Saved data entries
########################################
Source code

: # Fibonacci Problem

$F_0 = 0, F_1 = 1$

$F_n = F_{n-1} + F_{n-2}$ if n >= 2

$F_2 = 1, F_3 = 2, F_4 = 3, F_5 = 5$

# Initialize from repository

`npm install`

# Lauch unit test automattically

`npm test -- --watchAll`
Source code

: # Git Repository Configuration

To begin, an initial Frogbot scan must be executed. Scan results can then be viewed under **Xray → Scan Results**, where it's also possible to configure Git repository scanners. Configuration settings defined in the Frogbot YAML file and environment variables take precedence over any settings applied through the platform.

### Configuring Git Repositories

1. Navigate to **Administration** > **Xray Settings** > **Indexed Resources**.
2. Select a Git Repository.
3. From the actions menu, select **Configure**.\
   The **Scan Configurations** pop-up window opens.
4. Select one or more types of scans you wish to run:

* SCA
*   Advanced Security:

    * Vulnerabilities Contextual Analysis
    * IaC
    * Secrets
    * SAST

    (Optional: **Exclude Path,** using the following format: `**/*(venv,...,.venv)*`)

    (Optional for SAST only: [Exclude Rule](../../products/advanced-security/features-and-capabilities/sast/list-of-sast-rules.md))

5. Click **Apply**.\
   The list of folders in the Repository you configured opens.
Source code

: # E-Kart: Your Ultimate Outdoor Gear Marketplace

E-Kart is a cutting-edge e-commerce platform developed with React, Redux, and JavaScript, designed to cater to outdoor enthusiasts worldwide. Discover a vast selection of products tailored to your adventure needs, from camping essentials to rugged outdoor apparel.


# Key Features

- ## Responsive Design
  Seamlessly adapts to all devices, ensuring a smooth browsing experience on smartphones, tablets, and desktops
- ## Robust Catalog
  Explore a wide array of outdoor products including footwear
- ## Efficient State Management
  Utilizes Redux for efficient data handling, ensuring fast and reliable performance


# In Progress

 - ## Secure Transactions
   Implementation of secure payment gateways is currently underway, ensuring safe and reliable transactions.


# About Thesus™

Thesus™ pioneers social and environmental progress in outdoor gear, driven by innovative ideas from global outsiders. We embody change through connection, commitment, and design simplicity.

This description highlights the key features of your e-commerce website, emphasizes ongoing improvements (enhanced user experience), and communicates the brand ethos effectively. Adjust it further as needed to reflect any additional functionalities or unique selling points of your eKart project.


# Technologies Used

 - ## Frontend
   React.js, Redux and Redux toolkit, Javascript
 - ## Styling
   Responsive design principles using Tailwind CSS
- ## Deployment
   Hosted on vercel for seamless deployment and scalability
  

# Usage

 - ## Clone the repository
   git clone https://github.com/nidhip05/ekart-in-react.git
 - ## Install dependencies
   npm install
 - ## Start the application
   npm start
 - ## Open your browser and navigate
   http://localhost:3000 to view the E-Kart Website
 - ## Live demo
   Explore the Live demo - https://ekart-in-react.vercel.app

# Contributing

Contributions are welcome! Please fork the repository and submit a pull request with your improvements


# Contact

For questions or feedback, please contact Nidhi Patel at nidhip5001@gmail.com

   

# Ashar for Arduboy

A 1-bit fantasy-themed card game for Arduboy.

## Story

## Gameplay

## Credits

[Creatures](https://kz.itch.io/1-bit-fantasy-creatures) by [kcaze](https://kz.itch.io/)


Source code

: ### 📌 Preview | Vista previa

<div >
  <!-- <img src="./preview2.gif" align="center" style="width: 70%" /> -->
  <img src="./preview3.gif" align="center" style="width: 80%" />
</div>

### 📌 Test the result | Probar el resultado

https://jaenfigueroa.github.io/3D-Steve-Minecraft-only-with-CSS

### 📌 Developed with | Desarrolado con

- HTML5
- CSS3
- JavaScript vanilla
########################################
Across the data above, count every line with "through" in it and write only the total.

### Output of the exercise
2